Arseniy Alekseevich studied at the Moscow 3rd Gymnasium, then at the Yalta Alexander's Gymnasium (graduated in 1906), in 1907-1913 – at the Moscow University at the faculty of History and Philology (did not graduate), then for some time at the Lazarev Institute of Oriental Languages.
Arseniy Alekseevich made his debut in print in 1905 – a poem in the newspaper "Yaltinsky Kur’er" (Yalta Courier). In 1908 he published a translation of "Flowers of Evil" by S. Baudelaire. In 1907-1911 was published in the newspaper "Krymsky Kur’er" (Crimean Courier, Simferopol), "Russkaya Riviera" (Russian Riviera, Yalta), "Pyatigorskoe Ekho" (Pyatigorsk Echo).
In 1914 Arseniy Alekseevich acted as a reviewer in the newspaper "Nov" (Newground). In 1910, he became one of the founders (together with E.E. Kurlov) of the amorphous-modernist publishing house "Zhatva" ("Harvest") in Moscow and the almanacs of the same name that issued until 1916. He attracted V.Ya. Bryusov, K.D. Balmont, Yu. K. Baltrushaitis, G.I. Chulkov, A.A. Akhmatova, A.I. Kuprin to participate in the "Zhatva".

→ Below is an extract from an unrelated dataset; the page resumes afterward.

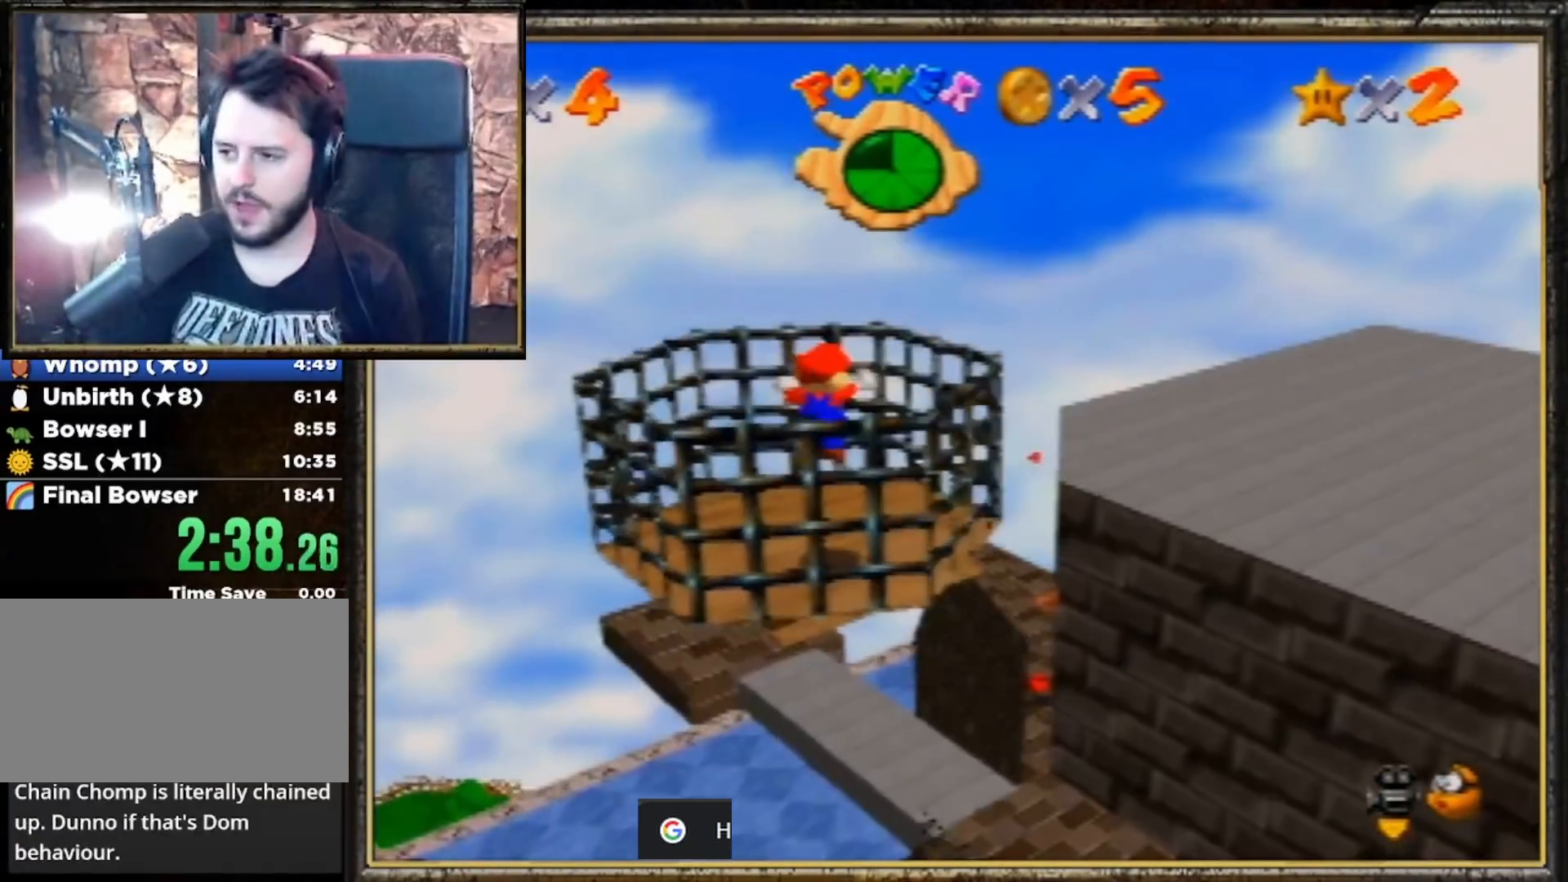
{"buttons": [], "left_stick": "center", "events": []}
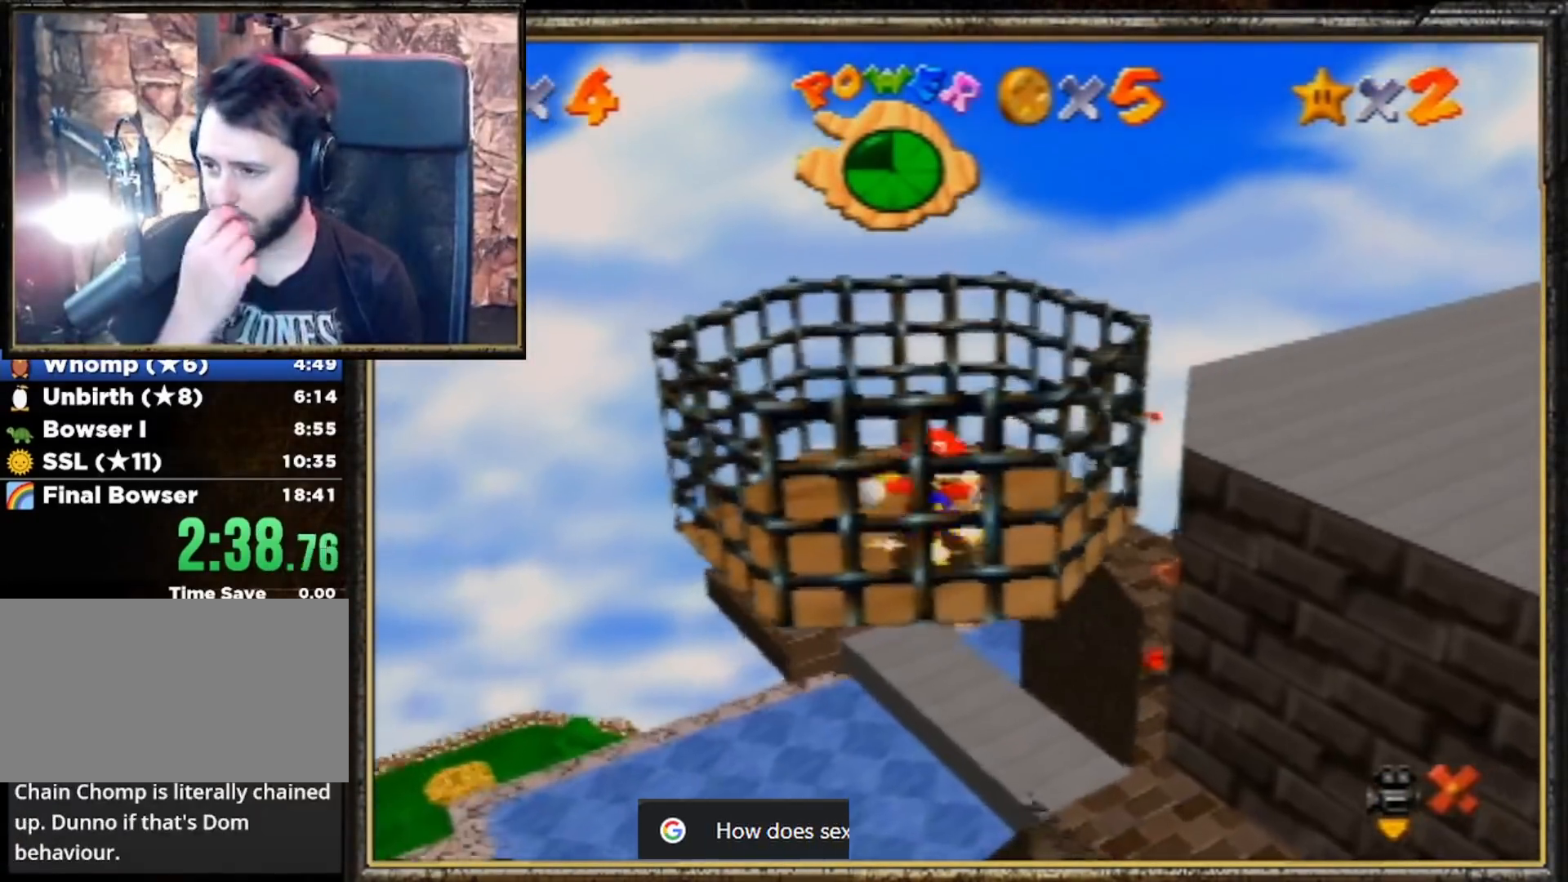
{"buttons": [], "left_stick": "center", "events": []}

Alving’s poems received almost invariably dismissive criticism. In 1913-1915 was the member in full standing of the Society of Free Aesthetics, at the same time gave lectures in Moscow and Kiev on the ways of "new art", arguing with futurists.
After the October Revolution, Arseniy Alekseevich published the novel "Nadenka Arteneva" (1928), connected with the youth of his mother, a participant in the movement of populists, and his own childhood impressions, and the brochure "Introduction to Poetry" (1931).
In 1932-1940 he was illegally repressed.